Source text

[Start of section]

When the trial resumed on September 5, 2010, a military police investigator, "Oded," revealed that even though he had been assigned to investigate Corrie's death, he was unqualified, and was not helped by the IDF, in any event:
Oded confirmed that a commander of the unit involved in Rachel’s killing interrupted the questioning of the bulldozer operator, telling him that Doron Almog, head of the Israeli military’s Southern Command, had ordered that the questioning cease. He also said that, in his experience, interference of this nature from military commanders was not uncommon.

When asked why he did not challenge the intervention, Oded said that as a junior investigator, it was not his place to do so. He was 20-years-old at the time, with only a high-school education and three-months of training in investigation.

Corrie’s case was the first civilian killing that Oded investigated from beginning to end.

Like El’ad [who testified in March], Oded stated that neither he nor any other investigator visited the site of the killing.
Oded's testimony revealed that much of the conversation recorded by the bulldozer teams in the area of Corrie's death had been in Arabic, and that he did not speak the language. More Israeli racism and dual standard came out:
Oded testified that none of the investigators interviewed any of the Palestinian witnesses – including medical personnel who examined Rachel immediately following the incident. When asked why, he said he did not think they could provide any useful information.
When the trial resumed on October 10, the Corries argued that witnesses from the IDF should be visible in court, rather than kept behind a screen:
Lawyers for the family of Rachel Corrie filed an appeal with the Israeli Supreme Court on Sunday, challenging a decision to allow soldiers to testify behind a screen in the lawsuit filed against the State of Israel for the unlawful killing of the American peace activist in Rafah, Gaza.

State attorneys made the highly unusual request in court on Thursday, October 7 arguing that they were necessary to protect the soldiers’ safety and prevent their images from being circulated. Haifa District Court Judge Oded Gershon granted the request, ruling that all but two soldiers, who were both already known to the public, would be permitted to provide their testimony hidden from public view.

[End of section]

Information given
[Start of section]

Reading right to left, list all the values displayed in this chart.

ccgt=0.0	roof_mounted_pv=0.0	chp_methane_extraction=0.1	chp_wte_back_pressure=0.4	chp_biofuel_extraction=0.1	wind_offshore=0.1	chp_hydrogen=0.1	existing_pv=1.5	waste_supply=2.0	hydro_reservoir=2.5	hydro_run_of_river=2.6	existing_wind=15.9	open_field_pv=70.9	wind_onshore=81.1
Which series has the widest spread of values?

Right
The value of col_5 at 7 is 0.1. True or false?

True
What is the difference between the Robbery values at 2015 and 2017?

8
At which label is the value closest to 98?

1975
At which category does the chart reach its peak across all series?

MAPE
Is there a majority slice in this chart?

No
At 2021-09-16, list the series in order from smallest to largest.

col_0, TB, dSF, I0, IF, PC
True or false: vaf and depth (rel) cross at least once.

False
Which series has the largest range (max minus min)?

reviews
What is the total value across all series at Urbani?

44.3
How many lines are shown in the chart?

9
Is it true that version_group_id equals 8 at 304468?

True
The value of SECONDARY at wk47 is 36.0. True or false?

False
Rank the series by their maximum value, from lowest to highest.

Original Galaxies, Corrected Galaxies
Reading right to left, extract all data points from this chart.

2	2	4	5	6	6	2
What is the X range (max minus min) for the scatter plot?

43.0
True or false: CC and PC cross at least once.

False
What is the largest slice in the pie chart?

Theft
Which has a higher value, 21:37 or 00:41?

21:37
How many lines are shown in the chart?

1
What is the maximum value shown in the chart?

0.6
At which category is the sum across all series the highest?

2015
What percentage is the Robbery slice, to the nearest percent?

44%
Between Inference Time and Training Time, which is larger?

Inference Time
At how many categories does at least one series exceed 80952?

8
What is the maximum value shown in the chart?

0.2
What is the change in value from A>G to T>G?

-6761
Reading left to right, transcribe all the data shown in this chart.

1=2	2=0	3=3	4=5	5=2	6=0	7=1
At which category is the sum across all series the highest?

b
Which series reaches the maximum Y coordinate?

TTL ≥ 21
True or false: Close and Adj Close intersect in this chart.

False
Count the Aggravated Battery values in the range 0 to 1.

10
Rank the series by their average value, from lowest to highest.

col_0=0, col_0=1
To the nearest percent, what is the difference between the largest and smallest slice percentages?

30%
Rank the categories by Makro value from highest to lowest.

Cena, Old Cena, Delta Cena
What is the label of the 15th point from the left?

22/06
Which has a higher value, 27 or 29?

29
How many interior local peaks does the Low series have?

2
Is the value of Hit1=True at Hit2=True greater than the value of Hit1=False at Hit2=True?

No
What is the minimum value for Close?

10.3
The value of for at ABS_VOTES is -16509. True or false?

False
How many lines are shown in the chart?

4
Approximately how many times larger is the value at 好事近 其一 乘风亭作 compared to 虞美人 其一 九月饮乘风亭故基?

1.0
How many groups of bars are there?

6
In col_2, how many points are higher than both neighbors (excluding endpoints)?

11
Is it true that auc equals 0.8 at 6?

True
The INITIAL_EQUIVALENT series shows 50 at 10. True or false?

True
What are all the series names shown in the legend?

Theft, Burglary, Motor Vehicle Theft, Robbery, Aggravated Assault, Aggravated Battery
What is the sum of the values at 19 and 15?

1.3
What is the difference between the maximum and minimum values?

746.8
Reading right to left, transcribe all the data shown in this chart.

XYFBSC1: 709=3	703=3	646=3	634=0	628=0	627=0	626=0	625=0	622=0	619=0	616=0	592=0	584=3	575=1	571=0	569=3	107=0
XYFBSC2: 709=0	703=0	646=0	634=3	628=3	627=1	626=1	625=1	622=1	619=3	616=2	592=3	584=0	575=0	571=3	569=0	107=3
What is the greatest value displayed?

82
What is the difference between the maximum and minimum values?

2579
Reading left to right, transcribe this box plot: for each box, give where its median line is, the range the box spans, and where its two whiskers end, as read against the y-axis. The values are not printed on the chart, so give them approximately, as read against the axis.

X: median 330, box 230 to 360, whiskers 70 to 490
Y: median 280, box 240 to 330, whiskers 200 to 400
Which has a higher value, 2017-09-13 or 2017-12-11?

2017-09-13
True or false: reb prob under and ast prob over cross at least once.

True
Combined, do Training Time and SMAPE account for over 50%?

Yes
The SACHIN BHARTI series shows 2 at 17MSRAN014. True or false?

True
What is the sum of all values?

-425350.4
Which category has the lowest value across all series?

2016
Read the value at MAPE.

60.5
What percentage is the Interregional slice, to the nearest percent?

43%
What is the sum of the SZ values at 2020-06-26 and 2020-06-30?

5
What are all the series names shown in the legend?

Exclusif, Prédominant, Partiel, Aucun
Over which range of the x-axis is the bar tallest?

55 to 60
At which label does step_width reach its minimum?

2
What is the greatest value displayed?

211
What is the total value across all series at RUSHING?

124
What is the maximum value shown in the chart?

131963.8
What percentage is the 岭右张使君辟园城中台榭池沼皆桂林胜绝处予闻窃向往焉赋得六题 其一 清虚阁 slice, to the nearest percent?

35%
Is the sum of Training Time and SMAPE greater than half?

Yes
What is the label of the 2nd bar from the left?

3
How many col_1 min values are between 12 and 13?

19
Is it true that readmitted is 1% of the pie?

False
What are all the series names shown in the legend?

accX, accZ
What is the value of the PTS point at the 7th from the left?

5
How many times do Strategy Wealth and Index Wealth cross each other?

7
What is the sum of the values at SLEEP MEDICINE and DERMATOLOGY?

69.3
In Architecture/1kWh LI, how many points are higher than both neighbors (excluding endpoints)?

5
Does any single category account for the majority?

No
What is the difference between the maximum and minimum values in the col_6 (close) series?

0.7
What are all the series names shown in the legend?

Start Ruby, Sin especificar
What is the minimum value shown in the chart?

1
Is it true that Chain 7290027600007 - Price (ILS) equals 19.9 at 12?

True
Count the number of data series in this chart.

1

[End of section]

Task brief
Answer these questions from the text on the Rachel Corrie trial.
(a) How old was Oded at the time he investigated the case?
(b) According to Oded, whose order was cited for stopping the questioning of the bulldozer operator?
(c) On what date did state attorneys ask that soldiers testify behind a screen?
The rows play no part in this work.

Exercise answer
(a) He was 20 years old.
(b) Doron Almog, head of the Israeli military's Southern Command.
(c) Thursday, October 7.